Safir was also less than honest about a car accident involving his wife. On Jan 31, 1997, Carol Safir was rear-ended while driving on the Queensborough Bridge. Two years later, she filed a $1.5 million lawsuit against the driver, claiming the accident had caused her “loss of consortium” — in English, that it was now too painful to have sexual relations with her husband.

Safir was also named in the lawsuit because of his loss of consortium with his injured wife. He sought $250,000.

Questioned by reporters, he dummied up, claiming Carol had filed the lawsuit “without my knowledge.”

At his next news briefing, Your Humble Servant brought a bible. Before Safir began to speak, he was asked to place his hand on it and swear to tell the truth. His face turned red. “The only one who lies here, Mr. Levitt,” he sputtered, “is you.”

Safir’s latest car accident might prove more serious.

According to a police source, causing personal injury and leaving the scene of an accident is a misdemeanor under The Vehicle and Traffic Law [VTL].

Did the detectives or their supervisors consult with the office of newly elected Manhattan District Attorney Cyrus Vance, Jr. before allowing him to skate?

Vance’s spokeswoman says the matter “is under review.”

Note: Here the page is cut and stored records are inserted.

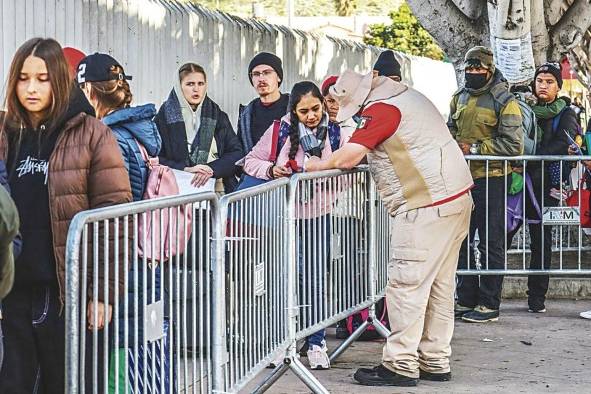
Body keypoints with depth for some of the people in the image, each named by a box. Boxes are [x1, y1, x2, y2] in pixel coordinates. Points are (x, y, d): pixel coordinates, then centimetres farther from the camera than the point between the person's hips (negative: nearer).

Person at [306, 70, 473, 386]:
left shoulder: (382, 108, -14)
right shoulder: (408, 96, 18)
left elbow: (347, 158, -18)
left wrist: (316, 165, -4)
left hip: (427, 207, -11)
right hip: (456, 198, 11)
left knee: (406, 284, -6)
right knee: (439, 287, 13)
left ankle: (401, 366, -4)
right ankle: (435, 362, 18)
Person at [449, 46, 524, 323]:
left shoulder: (504, 102, -8)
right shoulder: (459, 98, 13)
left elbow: (513, 145, -14)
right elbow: (451, 130, 26)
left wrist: (475, 149, -16)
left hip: (490, 178, -7)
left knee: (490, 243, -1)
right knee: (461, 240, 11)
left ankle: (489, 304, 4)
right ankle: (466, 299, 21)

. Last week, Safir’s rabbi, Rudy Giuliani, also seemed to forget how to conduct himself in public. Let’s start with his now-famous remark that there was no terrorism attack on the U.S. under President George Bush. Let’s assume, as his spokeswoman now says, he meant no terrorism attack after 9/11, which was eight months into Bush’s first term. And let’s assume that he forgot about shoe-bomber Richard Reid, who attempted to blow up a Miami-bound American Airlines flight in December 2001.

The fact remains that George Bush lied this country into a war in Iraq with false claims of terrorism and weapons of mass destruction.

It remains a war that Rudy — and his police commissioner after Safir, Bernard Kerik — never shut up about supporting.

The fact also remains that Giuliani, against the advice of many of his advisors, appointed Kerik, his former bodyguard, as the city’s 40th police commissioner, pushed for Kerik’s appointment to Iraq to train that country’s police, and pushed again for Kerik’s appointment as Homeland Security Director. As all the world knows, Kerik is now headed to the slammer for bribery and conspiracy.

Finally, the fact remains that, as a 2008 presidential candidate, Giuliani got but one Republican delegate’s vote. Yes, he was truly great in the days, weeks and months after 9/11, but what he is spouting now makes little sense.

Memo from Your Humble Servant: Rudy, leave us alone and make up with your children.